> **WORK TO DO**:
Print every line unchanged, starting with the line that contains "order: Rosales" and going down through the line that contains "state / province: Darién", with both of those lines included.

> **MATERIAL FOR THE TASK**:

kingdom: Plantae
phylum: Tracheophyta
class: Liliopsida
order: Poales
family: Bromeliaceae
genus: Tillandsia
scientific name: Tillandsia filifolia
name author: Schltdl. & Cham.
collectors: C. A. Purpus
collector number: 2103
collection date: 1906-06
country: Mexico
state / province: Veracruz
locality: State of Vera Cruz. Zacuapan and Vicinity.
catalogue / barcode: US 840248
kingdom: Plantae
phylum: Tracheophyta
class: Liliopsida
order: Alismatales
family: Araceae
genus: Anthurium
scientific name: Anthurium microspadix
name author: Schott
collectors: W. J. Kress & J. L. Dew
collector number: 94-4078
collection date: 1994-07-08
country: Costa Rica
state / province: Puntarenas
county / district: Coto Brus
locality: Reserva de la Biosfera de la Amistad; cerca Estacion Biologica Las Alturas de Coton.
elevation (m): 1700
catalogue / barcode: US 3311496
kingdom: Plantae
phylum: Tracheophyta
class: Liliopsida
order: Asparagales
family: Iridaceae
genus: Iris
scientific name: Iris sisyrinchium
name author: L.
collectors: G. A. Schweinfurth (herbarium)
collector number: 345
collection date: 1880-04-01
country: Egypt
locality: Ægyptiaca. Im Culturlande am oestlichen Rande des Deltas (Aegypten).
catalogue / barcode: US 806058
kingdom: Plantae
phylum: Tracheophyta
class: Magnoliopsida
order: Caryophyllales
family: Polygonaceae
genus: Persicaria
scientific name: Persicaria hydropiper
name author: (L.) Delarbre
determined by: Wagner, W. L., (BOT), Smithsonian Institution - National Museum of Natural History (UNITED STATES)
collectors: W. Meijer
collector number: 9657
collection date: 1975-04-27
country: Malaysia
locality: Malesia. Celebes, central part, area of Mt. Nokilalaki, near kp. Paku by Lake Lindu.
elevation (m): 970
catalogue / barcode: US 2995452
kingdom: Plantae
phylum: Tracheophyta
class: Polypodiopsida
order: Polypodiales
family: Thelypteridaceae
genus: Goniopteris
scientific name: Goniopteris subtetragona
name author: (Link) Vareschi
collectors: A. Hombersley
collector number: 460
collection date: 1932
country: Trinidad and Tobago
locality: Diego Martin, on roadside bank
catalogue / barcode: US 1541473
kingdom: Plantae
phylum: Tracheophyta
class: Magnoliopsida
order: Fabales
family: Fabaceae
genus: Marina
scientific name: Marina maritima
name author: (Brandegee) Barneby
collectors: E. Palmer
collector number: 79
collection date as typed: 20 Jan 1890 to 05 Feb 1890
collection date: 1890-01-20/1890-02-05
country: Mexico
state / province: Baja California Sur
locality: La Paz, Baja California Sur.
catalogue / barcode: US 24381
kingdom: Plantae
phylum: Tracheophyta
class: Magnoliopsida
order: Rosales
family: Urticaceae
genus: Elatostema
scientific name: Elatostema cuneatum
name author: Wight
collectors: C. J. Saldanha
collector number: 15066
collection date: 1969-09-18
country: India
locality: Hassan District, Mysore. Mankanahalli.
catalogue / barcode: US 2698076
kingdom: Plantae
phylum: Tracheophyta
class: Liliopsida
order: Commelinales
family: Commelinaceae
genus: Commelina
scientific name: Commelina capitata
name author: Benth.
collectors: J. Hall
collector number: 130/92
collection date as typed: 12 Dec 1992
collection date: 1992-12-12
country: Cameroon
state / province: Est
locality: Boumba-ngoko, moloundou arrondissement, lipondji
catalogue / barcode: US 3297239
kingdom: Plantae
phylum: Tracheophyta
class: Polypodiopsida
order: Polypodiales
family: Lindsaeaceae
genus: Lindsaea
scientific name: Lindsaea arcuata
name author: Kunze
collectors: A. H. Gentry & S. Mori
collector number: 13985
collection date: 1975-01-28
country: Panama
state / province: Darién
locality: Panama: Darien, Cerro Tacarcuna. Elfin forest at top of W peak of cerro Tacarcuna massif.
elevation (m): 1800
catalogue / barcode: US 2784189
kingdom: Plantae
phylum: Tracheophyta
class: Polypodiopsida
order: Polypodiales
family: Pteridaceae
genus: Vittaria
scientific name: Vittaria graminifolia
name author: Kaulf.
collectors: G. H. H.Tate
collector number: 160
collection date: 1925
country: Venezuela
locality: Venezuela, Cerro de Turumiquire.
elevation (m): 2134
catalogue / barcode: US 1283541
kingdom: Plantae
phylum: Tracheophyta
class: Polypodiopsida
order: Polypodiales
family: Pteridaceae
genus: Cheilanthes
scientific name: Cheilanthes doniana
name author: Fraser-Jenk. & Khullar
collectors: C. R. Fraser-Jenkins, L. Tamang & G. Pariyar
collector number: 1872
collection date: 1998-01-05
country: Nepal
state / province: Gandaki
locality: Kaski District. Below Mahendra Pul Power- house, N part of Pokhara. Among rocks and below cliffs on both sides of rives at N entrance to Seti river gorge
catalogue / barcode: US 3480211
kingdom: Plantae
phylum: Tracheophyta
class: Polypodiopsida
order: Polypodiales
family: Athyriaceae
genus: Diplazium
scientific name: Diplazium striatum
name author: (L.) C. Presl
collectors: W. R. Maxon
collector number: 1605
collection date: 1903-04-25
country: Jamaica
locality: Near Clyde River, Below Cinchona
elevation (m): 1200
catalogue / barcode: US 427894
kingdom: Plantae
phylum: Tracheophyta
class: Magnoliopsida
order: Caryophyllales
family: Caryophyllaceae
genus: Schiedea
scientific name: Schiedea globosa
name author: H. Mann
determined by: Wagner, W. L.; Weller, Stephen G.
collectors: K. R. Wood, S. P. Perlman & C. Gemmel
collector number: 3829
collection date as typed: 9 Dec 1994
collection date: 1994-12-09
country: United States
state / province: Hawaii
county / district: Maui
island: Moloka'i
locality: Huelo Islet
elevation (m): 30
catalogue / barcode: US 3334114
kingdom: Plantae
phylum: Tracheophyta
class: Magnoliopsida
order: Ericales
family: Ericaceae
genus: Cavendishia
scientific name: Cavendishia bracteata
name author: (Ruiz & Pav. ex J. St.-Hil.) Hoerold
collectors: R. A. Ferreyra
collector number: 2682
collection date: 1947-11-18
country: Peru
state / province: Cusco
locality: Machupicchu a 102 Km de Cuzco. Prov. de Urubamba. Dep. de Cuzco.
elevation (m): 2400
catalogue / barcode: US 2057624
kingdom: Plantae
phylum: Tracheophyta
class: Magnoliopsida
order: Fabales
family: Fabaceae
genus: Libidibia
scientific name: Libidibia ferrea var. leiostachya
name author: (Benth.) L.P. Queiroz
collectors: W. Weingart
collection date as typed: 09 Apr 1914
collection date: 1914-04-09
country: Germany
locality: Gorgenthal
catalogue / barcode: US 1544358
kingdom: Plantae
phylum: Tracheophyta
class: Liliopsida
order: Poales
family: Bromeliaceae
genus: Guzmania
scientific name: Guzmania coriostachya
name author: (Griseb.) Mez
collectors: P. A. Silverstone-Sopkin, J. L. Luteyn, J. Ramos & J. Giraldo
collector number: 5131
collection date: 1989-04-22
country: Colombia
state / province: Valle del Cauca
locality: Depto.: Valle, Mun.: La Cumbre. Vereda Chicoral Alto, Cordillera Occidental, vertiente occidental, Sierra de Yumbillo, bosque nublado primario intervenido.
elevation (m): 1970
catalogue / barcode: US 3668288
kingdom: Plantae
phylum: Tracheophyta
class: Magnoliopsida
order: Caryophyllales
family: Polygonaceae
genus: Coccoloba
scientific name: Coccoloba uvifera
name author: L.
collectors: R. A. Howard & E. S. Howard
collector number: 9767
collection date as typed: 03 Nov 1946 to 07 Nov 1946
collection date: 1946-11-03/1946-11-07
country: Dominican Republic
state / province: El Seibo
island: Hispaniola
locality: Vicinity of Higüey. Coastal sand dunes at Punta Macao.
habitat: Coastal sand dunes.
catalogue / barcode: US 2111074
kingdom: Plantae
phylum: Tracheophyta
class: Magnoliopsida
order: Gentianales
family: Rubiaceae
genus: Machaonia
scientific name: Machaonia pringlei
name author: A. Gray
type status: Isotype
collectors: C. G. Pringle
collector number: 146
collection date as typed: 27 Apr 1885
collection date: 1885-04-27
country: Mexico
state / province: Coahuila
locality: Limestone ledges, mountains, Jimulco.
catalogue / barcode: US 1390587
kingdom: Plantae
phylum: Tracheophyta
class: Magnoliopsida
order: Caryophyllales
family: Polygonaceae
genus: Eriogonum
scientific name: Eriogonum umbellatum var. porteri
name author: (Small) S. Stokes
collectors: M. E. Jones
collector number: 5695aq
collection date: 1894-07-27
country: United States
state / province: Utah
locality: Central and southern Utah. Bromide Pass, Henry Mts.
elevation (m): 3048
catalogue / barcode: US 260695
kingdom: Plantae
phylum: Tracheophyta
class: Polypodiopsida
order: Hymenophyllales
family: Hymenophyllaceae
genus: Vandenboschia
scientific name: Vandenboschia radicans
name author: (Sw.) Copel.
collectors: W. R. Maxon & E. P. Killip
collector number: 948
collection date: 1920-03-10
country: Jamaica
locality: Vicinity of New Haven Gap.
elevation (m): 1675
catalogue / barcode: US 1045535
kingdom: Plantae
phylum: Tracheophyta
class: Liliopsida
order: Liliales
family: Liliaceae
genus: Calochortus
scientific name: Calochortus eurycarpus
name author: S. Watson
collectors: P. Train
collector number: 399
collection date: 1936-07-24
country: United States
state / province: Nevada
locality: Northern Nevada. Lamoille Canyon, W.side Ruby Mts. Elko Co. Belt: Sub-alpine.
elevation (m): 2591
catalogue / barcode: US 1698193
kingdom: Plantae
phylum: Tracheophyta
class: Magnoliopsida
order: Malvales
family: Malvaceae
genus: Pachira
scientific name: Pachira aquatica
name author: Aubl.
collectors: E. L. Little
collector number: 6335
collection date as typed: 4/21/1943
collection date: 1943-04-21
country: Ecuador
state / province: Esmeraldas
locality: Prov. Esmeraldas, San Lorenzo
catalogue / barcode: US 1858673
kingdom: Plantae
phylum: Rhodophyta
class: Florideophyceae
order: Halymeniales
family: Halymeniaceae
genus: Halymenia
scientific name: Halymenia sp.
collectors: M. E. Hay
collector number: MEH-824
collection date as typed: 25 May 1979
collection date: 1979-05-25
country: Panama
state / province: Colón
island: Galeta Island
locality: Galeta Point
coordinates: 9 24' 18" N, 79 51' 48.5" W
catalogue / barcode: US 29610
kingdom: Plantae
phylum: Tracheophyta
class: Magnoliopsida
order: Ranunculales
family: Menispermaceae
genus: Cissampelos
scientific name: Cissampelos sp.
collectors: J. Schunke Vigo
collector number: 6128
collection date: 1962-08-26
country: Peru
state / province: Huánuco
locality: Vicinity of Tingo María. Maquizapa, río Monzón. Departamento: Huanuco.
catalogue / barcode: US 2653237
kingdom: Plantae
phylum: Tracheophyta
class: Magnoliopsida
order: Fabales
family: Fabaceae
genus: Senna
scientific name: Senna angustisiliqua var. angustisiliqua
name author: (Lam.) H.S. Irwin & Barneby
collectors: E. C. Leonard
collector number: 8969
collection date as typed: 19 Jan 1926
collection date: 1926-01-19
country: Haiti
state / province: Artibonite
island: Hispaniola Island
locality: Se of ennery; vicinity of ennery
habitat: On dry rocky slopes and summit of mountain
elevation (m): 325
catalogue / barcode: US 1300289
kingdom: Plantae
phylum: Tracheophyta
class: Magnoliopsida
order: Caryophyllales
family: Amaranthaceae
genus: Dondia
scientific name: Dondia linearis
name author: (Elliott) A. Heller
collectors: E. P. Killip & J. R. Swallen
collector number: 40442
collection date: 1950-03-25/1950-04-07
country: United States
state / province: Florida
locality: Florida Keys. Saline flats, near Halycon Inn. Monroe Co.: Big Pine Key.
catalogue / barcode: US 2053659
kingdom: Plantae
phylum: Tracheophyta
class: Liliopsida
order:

> **RESULT**:
order: Rosales
family: Urticaceae
genus: Elatostema
scientific name: Elatostema cuneatum
name author: Wight
collectors: C. J. Saldanha
collector number: 15066
collection date: 1969-09-18
country: India
locality: Hassan District, Mysore. Mankanahalli.
catalogue / barcode: US 2698076
kingdom: Plantae
phylum: Tracheophyta
class: Liliopsida
order: Commelinales
family: Commelinaceae
genus: Commelina
scientific name: Commelina capitata
name author: Benth.
collectors: J. Hall
collector number: 130/92
collection date as typed: 12 Dec 1992
collection date: 1992-12-12
country: Cameroon
state / province: Est
locality: Boumba-ngoko, moloundou arrondissement, lipondji
catalogue / barcode: US 3297239
kingdom: Plantae
phylum: Tracheophyta
class: Polypodiopsida
order: Polypodiales
family: Lindsaeaceae
genus: Lindsaea
scientific name: Lindsaea arcuata
name author: Kunze
collectors: A. H. Gentry & S. Mori
collector number: 13985
collection date: 1975-01-28
country: Panama
state / province: Darién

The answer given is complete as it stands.